Undercover

The No-Fly List and Airport Security's Achilles Heel

A print-your-own boarding pass could be combined with credit card fraud to subvert the no-fly list. Are you concerned?

By Anonymous

February 17, 2006CSO

As a frequent flyer, I hesitate to write this article, but as an auditor of security and information systems, it’s the right thing to do. If you’ve ever wondered whether airport security has improved since 9/11, let me set you straight: It has not. There is a gaping hole in airport security, and the Transportation Security Administration (TSA) has done nothing despite being alerted to this vulnerability more than 11 months ago.

The TSA’s web site states there are four ways to obtain a boarding pass:

  • Go to your airline’s ticket counter at the airport
  • Use curbside check-in
  • Use your airline’s self-service ticket kiosk in the airport lobby (if available)
  • Print the boarding pass from your airline’s website (not all airlines provide this option).

Let’s be honest—there are really five ways. The fifth is to print your own boarding pass using your computer, and it’s amazingly simple to doctor the name, date, time, flight number and even the airline name and logo. The modification process is sometimes as simple as using an html editor or even Microsoft Word.
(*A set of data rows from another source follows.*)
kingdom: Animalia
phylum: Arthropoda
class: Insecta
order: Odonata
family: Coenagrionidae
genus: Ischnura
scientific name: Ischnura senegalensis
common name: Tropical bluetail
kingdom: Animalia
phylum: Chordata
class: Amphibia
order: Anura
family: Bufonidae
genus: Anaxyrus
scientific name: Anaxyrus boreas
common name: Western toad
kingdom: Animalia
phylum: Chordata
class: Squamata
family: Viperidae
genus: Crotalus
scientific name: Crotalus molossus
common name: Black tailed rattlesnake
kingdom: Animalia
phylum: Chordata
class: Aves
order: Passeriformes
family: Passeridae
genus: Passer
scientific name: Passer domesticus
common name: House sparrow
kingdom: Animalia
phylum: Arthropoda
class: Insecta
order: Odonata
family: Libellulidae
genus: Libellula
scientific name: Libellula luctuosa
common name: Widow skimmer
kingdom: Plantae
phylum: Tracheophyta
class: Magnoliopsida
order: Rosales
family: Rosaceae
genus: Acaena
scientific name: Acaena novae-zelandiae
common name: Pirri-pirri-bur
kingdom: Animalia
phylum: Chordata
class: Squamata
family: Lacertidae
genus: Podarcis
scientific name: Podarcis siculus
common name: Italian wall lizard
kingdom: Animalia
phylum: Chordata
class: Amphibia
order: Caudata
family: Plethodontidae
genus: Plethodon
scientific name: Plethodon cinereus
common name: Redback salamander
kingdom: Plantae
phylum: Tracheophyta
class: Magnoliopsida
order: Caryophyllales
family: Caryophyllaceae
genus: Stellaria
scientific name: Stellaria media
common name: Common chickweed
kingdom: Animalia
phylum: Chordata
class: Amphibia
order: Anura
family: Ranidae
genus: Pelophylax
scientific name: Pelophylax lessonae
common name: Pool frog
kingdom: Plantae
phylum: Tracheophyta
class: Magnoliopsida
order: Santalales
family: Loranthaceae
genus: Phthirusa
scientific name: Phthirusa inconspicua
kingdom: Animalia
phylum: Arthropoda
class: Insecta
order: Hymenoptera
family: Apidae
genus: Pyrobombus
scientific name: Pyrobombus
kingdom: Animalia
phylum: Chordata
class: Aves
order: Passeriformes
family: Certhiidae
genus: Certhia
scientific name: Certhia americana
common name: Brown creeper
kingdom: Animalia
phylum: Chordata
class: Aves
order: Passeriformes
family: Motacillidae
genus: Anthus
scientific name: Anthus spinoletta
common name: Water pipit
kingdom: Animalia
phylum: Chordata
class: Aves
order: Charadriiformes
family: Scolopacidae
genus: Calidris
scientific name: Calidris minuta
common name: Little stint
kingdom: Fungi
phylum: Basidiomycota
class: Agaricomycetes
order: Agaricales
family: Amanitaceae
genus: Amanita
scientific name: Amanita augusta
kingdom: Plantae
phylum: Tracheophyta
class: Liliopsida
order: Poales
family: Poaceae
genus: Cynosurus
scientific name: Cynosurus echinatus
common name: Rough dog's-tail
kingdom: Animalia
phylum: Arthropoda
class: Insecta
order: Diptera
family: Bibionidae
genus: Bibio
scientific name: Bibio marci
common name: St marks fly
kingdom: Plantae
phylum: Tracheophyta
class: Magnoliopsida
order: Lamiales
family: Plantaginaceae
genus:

How can this be? Because, at most airports, TSA personnel do nothing more than visually review the boarding pass. It is not checked against airline records by scanning the barcode until boarding. Moreover, there are no standards for boarding passes—each airline has a different format. Can you actually get on an airplane using this approach? Probably not, but you can certainly make it past the security screening checkpoints.

Traveling to a family wedding made me think about security in airports. I had a direct connection and was to meet family in the airport. Since we were arriving on different airlines, that would likely mean different terminals. We would have to meet at the rental car counter. Unless… I printed a boarding pass to get into the other terminal. I’d printed boarding passes before, and co-workers consider me tech-savvy. Modifying them may be outside the realm of the average traveler. But terrorists aren’t average, are they?

The process to get the data I needed for the second boarding pass was amazingly simple: Google a map of the arrival airport to determine the terminal configuration (I needed to meet my party at a particular airline gate) and use Orbitz.com to find a flight number/date/time for around the time I needed. I saved my real boarding pass to a file, modified it using an html editor and printed the modified copy. I copied the file a third time, modified it to create a "return" boarding pass, and printed it for future test use.